What’s more, banking customers want their bank to be proactive in supporting them, such as offering personalized recommendations and relevant product-based advice. Around two thirds want their bank to automate their financial decisions and money management to save them time – such as automatically transferring spare cash into a savings account – (61%); and to identify advance signs of financial stress and respond with solutions and advice (66%).
The risk – and opportunity – for banks
If banks get this proactive money management support right, they stand to retain existing customers and win new ones. Well over half (58%) of banking customers would consider switching to a bank that offers better money management features. In particular they are looking for: help with growing their money (automated savings, debt payoffs and investments – 27%); and helping them spend and budget smarter and save money automatically (25%).
Personetics, which commissioned the study with Censuswide, reaches over 120 million customers of 85 financial institutions in 30 markets worldwide, including Santander UK, Santander Spain, US Bank, Ally and Intesa Sanpaolo. Personetics’ financial data-driven engagement platform helps banks better understand their customers’ financial behavior so they can turn this into powerful personalized recommendations that enhance financial wellbeing, and proactively act and advise customers in real-time and at scale.

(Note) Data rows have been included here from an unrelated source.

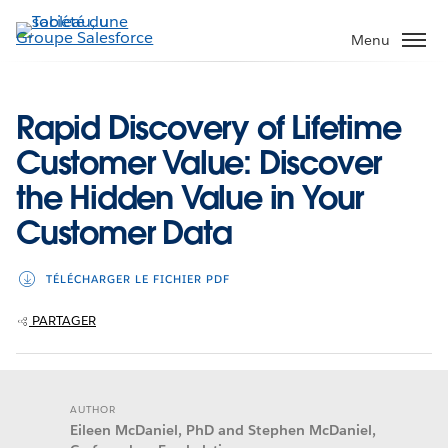
Aller
au
Menu
contenu
principal
Rapid Discovery of Lifetime
Customer Value: Discover
the Hidden Value in Your
Customer Data
TÉLÉCHARGER LE FICHIER PDF
PARTAGER
AUTHOR
Eileen McDaniel, PhD and Stephen McDaniel,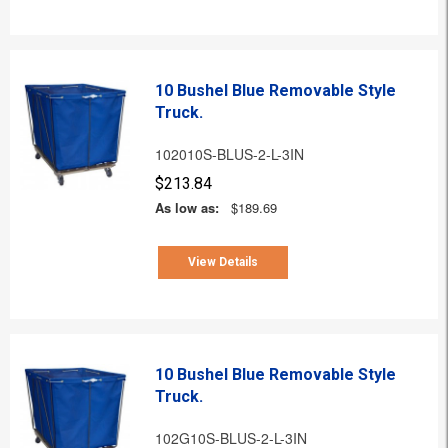
10 Bushel Blue Removable Style
Truck.
102010S-BLUS-2-L-3IN
$213.84
As low as:
$189.69
View Details
10 Bushel Blue Removable Style
Truck.
102G10S-BLUS-2-L-3IN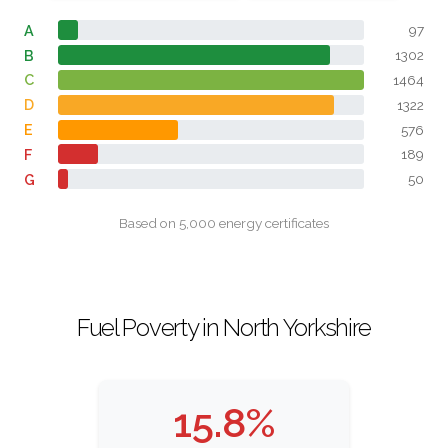
A
97
B
1302
C
1464
D
1322
E
576
F
189
G
50
Based on 5,000 energy certificates
Fuel Poverty in North Yorkshire
15.8%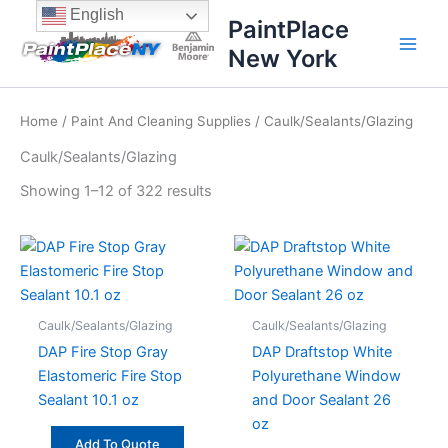
Sorted
Skip
content
English
by
PaintPlace
price:
to
high
New York
content
to
low
Home
/
Paint And Cleaning Supplies
/ Caulk/Sealants/Glazing
Caulk/Sealants/Glazing
Showing 1–12 of 322 results
Caulk/Sealants/Glazing
Caulk/Sealants/Glazing
DAP Fire Stop Gray
DAP Draftstop White
Elastomeric Fire Stop
Polyurethane Window
Sealant 10.1 oz
and Door Sealant 26
oz
Add To Quote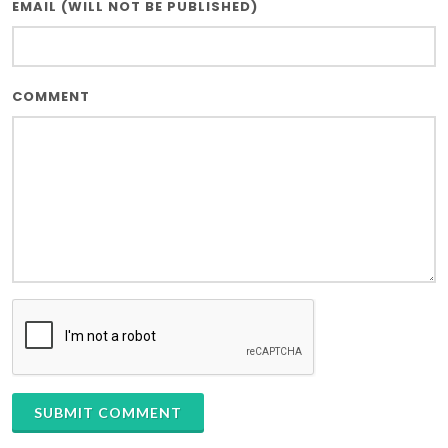
EMAIL (WILL NOT BE PUBLISHED)
COMMENT
SUBMIT COMMENT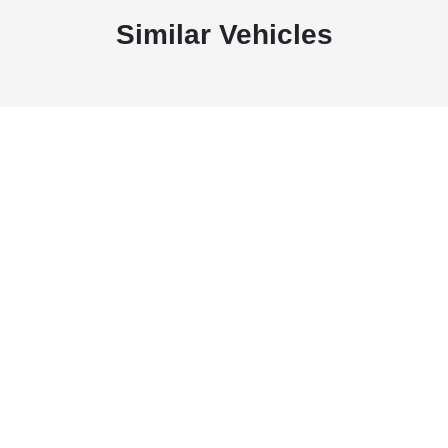
Similar Vehicles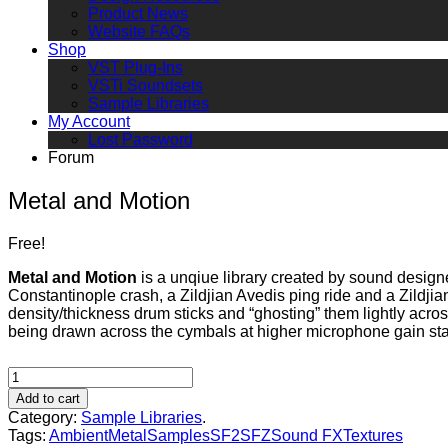
Product News
Website FAQs
Shop
VST Plug-Ins
VSTi Soundsets
Sample Libraries
My Account
Lost Password
Forum
Metal and Motion
Free!
Metal and Motion
is a unqiue library created by sound desig
Constantinople crash, a Zildjian Avedis ping ride and a Zildji
density/thickness drum sticks and “ghosting” them lightly acro
being drawn across the cymbals at higher microphone gain st
Add to cart
Category:
Sample Libraries
.
Tags:
Ambient
Metal
Samples
SF2
SFZ
Sound FX
Textures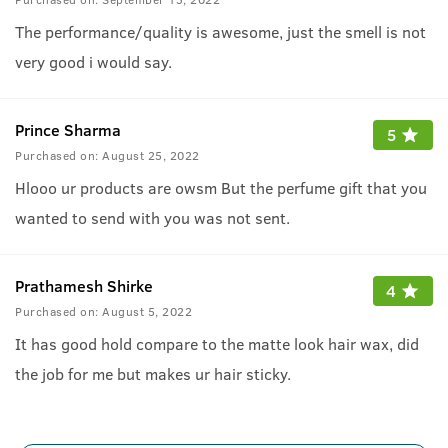
The performance/quality is awesome, just the smell is not
very good i would say.
Prince Sharma
5
Purchased on:
August 25, 2022
Hlooo ur products are owsm But the perfume gift that you
wanted to send with you was not sent.
Prathamesh Shirke
4
Purchased on:
August 5, 2022
It has good hold compare to the matte look hair wax, did
the job for me but makes ur hair sticky.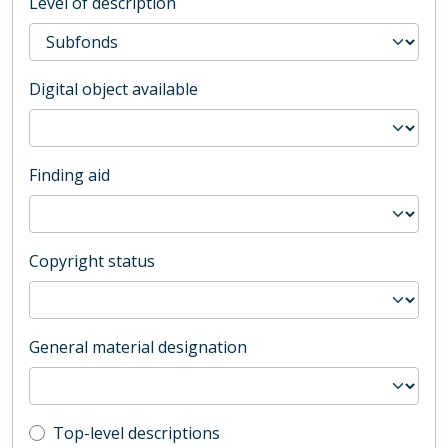
Level of description
Digital object available
Finding aid
Copyright status
General material designation
Top-level description filter
Top-level descriptions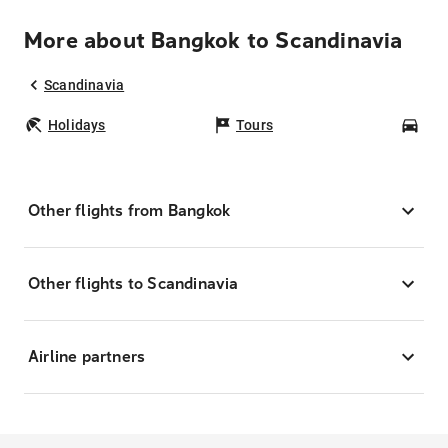
More about Bangkok to Scandinavia
Scandinavia
Holidays
Tours
Car
Other flights from Bangkok
Other flights to Scandinavia
Airline partners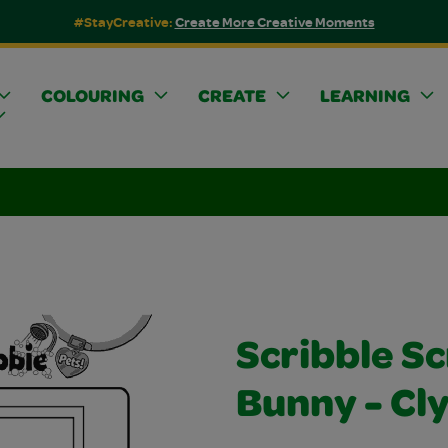
#StayCreative:
Create More Creative Moments
COLOURING
CREATE
LEARNING
Scribble S
Bunny - Cl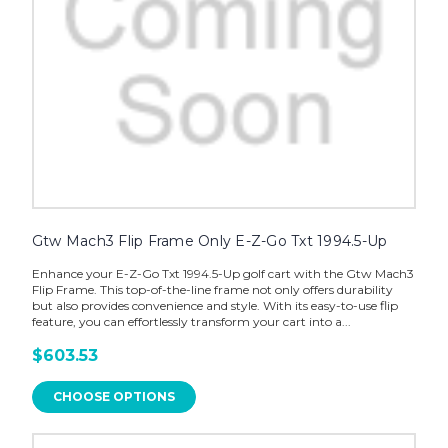
Gtw Mach3 Flip Frame Only E-Z-Go Txt 1994.5-Up
Enhance your E-Z-Go Txt 1994.5-Up golf cart with the Gtw Mach3
Flip Frame. This top-of-the-line frame not only offers durability
but also provides convenience and style. With its easy-to-use flip
feature, you can effortlessly transform your cart into a...
$603.53
CHOOSE OPTIONS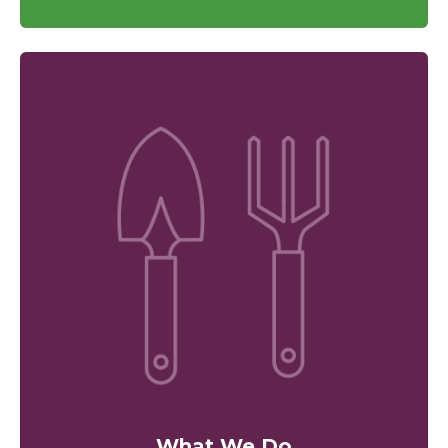
What We Do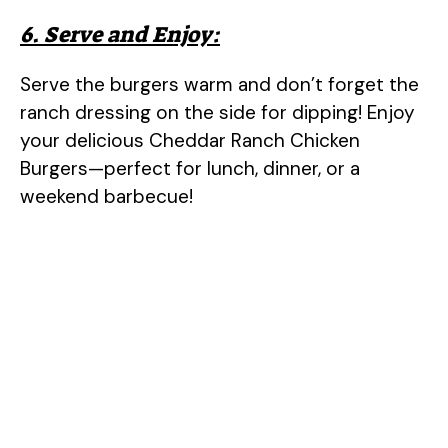
6. Serve and Enjoy:
Serve the burgers warm and don’t forget the
ranch dressing on the side for dipping! Enjoy
your delicious Cheddar Ranch Chicken
Burgers—perfect for lunch, dinner, or a
weekend barbecue!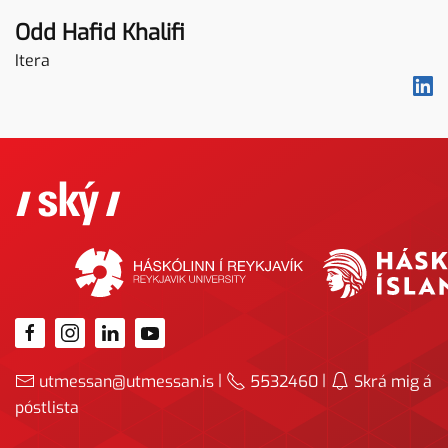
Odd Hafid Khalifi
Itera
|
|
utmessan@utmessan.is
5532460
Skrá mig á
póstlista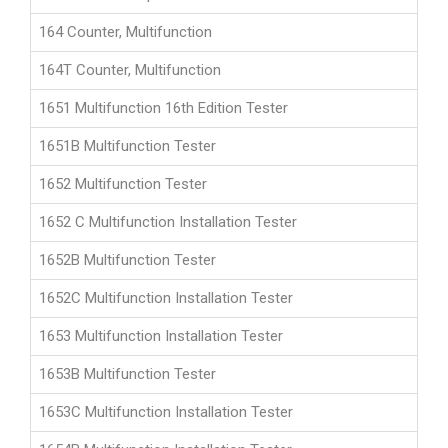
164 Counter, Multifunction
164T Counter, Multifunction
1651 Multifunction 16th Edition Tester
1651B Multifunction Tester
1652 Multifunction Tester
1652 C Multifunction Installation Tester
1652B Multifunction Tester
1652C Multifunction Installation Tester
1653 Multifunction Installation Tester
1653B Multifunction Tester
1653C Multifunction Installation Tester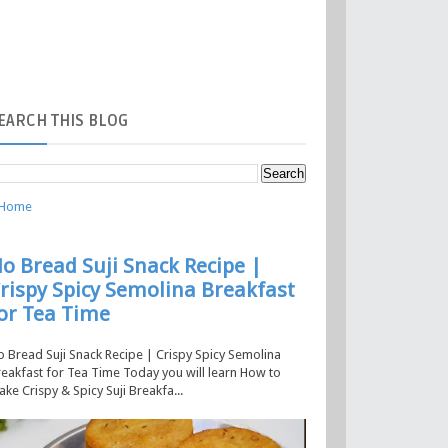
EARCH
THIS BLOG
Home
o Bread Suji Snack Recipe |
rispy Spicy Semolina Breakfast
or Tea Time
 Bread Suji Snack Recipe | Crispy Spicy Semolina
eakfast for Tea Time Today you will learn How to
ke Crispy & Spicy Suji Breakfa...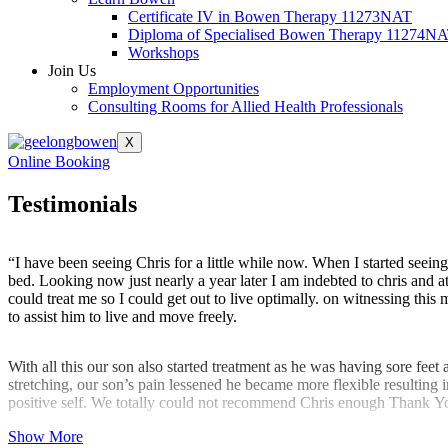
Certificate IV in Bowen Therapy 11273NAT
Diploma of Specialised Bowen Therapy 11274N
Workshops
Join Us
Employment Opportunities
Consulting Rooms for Allied Health Professionals
X
Online Booking
Testimonials
“I have been seeing Chris for a little while now. When I started seein
bed. Looking now just nearly a year later I am indebted to chris and 
could treat me so I could get out to live optimally. on witnessing thi
to assist him to live and move freely.
With all this our son also started treatment as he was having sore feet
stretching, our son’s pain lessened he became more flexible resulting 
positive self. We totally could not recommend Chris enough Thank Y
Show More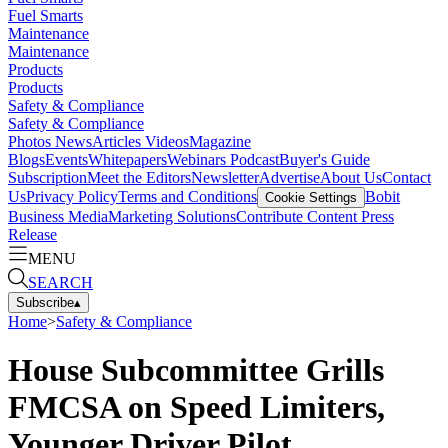
Fuel Smarts
Maintenance
Maintenance
Products
Products
Safety & Compliance
Safety & Compliance
Photos
News
Articles
Videos
Magazine
Blogs
Events
Whitepapers
Webinars
Podcast
Buyer's Guide
Subscription
Meet the Editors
Newsletter
Advertise
About Us
Contact
Us
Privacy Policy
Terms and Conditions
Bobit
Cookie Settings
Business Media
Marketing Solutions
Contribute Content
Press
Release
MENU
SEARCH
Subscribe
▴
Home
>
Safety & Compliance
House Subcommittee Grills
FMCSA on Speed Limiters,
Younger Driver Pilot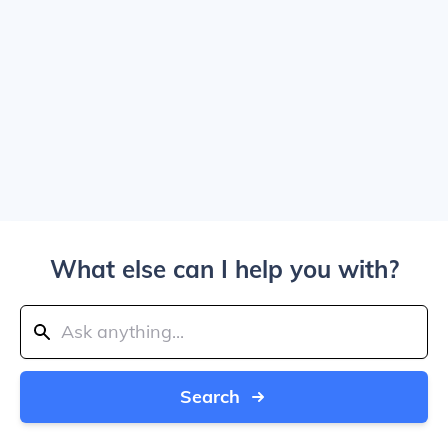
What else can I help you with?
Search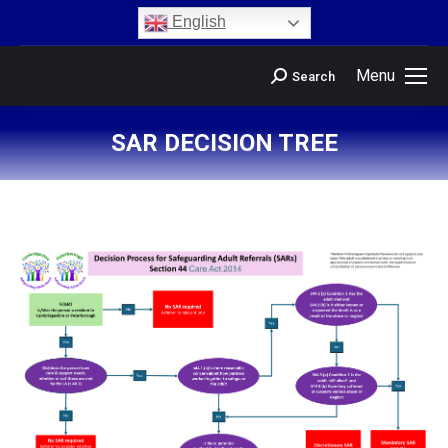
content
English
Menu
Search
SAR DECISION TREE
You are here: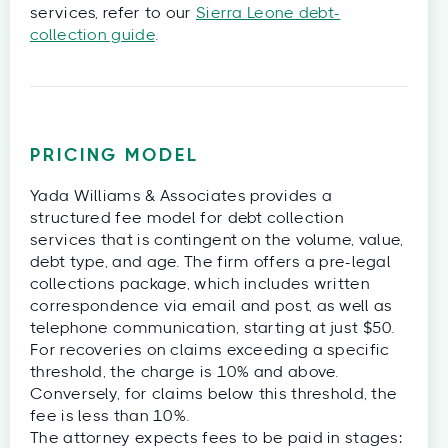
services, refer to our
Sierra Leone debt-
collection guide
.
PRICING MODEL
Yada Williams & Associates provides a
structured fee model for debt collection
services that is contingent on the volume, value,
debt type, and age. The firm offers a pre-legal
collections package, which includes written
correspondence via email and post, as well as
telephone communication, starting at just $50.
For recoveries on claims exceeding a specific
threshold, the charge is 10% and above.
Conversely, for claims below this threshold, the
fee is less than 10%.
The attorney expects fees to be paid in stages: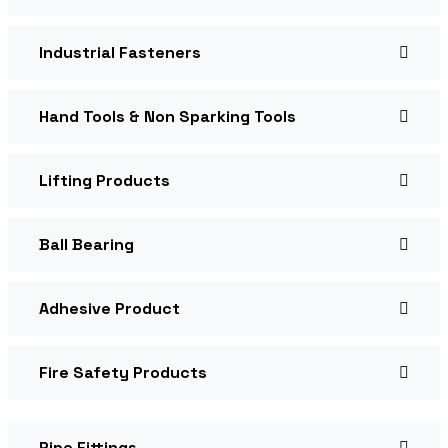
Industrial Fasteners
Hand Tools & Non Sparking Tools
Lifting Products
Ball Bearing
Adhesive Product
Fire Safety Products
Pipe Fittings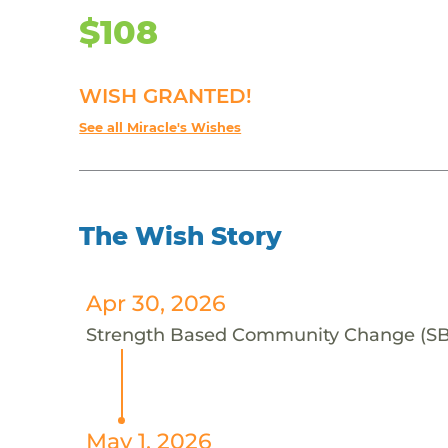
$108
WISH GRANTED!
See all Miracle's Wishes
The Wish Story
Apr 30, 2026
Strength Based Community Change (SBCC)
May 1, 2026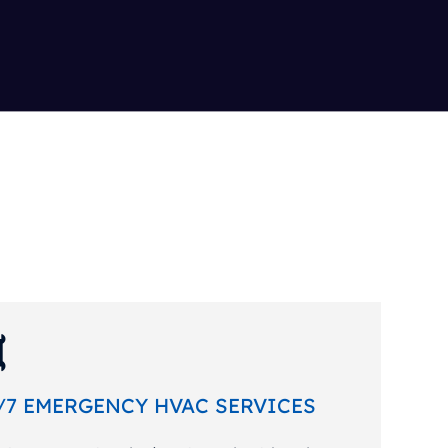
/7 EMERGENCY HVAC SERVICES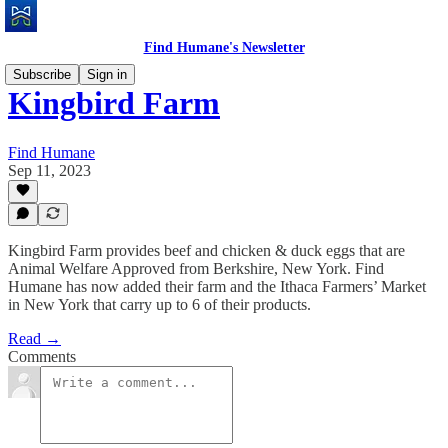
Find Humane's Newsletter
Subscribe
Sign in
Kingbird Farm
Find Humane
Sep 11, 2023
Kingbird Farm provides beef and chicken & duck eggs that are
Animal Welfare Approved from Berkshire, New York. Find
Humane has now added their farm and the Ithaca Farmers’ Market
in New York that carry up to 6 of their products.
Read →
Comments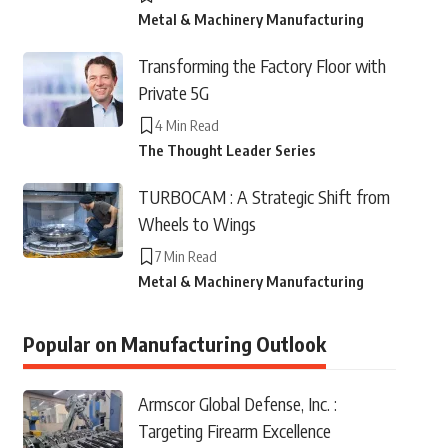
Metal & Machinery Manufacturing
Transforming the Factory Floor with
Private 5G
4 Min Read
The Thought Leader Series
TURBOCAM : A Strategic Shift from
Wheels to Wings
7 Min Read
Metal & Machinery Manufacturing
Popular on Manufacturing Outlook
Armscor Global Defense, Inc. :
Targeting Firearm Excellence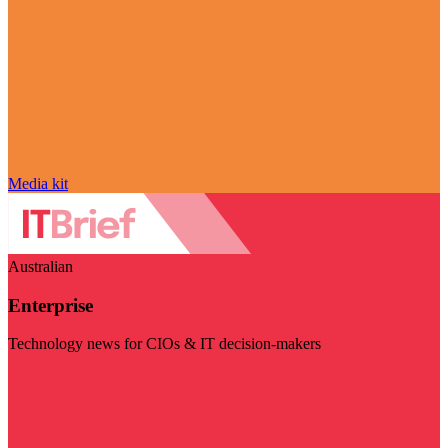
Media kit
Australian
Enterprise
Technology news for CIOs & IT decision-makers
Visit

David Sosna, CEO of Personetics said, “In customers’ hour of need, banks urgently need to step up. People are crying out for their bank to help them through the greatest financial shock of a generation as inflation and household bills hit record levels. Banks are ideally placed to become part of the solution, not just watch from the sidelines. Harnessing customers’ financial transaction data would allow banks to offer personalized guidance and advice at scale to help people make better money management decisions. Banks have the opportunity now to use technology to urgently help their customers build financial well-being and resilience. Not only is this the right thing to do, but it will also help increase customer loyalty and customer lifetime value.”